PROBLEM TO WORK ON | Examine the material below. Gather every line in which the string "willen" appears.
◇ ◇ ◇ ◇ ◇
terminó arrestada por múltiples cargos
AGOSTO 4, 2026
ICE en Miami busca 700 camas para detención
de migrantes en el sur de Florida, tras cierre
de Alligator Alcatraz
◇ ◇ ◇ ◇ ◇
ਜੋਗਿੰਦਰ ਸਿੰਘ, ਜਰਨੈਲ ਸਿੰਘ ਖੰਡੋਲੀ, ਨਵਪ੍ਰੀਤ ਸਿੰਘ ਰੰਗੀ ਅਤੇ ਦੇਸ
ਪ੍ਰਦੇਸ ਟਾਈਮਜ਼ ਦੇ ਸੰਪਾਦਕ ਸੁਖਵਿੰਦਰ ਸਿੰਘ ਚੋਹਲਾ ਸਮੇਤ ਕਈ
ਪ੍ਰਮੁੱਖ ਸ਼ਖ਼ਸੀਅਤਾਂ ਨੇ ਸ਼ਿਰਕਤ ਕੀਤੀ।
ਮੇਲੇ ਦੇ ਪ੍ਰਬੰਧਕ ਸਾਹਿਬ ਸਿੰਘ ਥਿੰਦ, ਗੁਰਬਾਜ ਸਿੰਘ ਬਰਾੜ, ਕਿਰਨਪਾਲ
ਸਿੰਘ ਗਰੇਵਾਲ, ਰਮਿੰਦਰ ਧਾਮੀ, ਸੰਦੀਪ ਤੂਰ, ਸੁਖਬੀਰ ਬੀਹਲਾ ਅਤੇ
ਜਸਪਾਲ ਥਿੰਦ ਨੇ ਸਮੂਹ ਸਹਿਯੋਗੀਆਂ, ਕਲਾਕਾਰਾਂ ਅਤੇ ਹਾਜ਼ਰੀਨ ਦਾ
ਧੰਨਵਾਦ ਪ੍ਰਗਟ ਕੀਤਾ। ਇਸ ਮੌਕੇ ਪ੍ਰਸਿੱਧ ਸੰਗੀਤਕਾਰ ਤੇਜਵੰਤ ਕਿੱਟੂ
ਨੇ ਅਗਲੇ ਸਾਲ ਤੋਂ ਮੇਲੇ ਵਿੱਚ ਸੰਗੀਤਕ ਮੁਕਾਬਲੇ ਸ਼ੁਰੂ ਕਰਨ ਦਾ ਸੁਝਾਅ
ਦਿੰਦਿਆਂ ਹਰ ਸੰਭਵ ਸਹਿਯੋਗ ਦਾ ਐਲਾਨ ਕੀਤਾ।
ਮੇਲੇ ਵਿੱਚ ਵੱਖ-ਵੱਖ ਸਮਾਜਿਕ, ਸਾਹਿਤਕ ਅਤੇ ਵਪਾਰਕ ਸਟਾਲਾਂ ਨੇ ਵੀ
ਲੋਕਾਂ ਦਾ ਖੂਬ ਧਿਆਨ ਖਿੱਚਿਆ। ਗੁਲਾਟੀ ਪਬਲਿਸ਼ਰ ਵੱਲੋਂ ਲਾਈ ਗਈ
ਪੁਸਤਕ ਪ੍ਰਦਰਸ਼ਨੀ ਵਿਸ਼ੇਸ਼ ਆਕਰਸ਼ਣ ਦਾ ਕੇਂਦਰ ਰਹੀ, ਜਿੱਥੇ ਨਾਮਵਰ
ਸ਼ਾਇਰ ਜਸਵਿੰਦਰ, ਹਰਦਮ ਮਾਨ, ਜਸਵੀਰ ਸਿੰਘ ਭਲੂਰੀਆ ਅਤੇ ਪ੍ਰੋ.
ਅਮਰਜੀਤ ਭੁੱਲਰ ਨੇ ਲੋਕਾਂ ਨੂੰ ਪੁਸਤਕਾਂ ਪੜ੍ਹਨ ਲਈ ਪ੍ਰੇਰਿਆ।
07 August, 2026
◇ ◇ ◇ ◇ ◇
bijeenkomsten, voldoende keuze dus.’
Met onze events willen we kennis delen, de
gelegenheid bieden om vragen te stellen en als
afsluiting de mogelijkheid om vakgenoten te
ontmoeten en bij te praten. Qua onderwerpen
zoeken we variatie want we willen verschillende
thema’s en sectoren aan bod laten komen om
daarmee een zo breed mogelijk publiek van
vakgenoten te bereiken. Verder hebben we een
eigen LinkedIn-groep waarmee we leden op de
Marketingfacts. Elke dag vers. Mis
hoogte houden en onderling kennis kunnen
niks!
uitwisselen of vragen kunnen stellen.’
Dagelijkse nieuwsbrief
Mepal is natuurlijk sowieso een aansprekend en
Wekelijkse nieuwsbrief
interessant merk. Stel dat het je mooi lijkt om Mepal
◇ ◇ ◇ ◇ ◇
WRITTEN RESPONSE |
Met onze events willen we kennis delen, de
zoeken we variatie want we willen verschillende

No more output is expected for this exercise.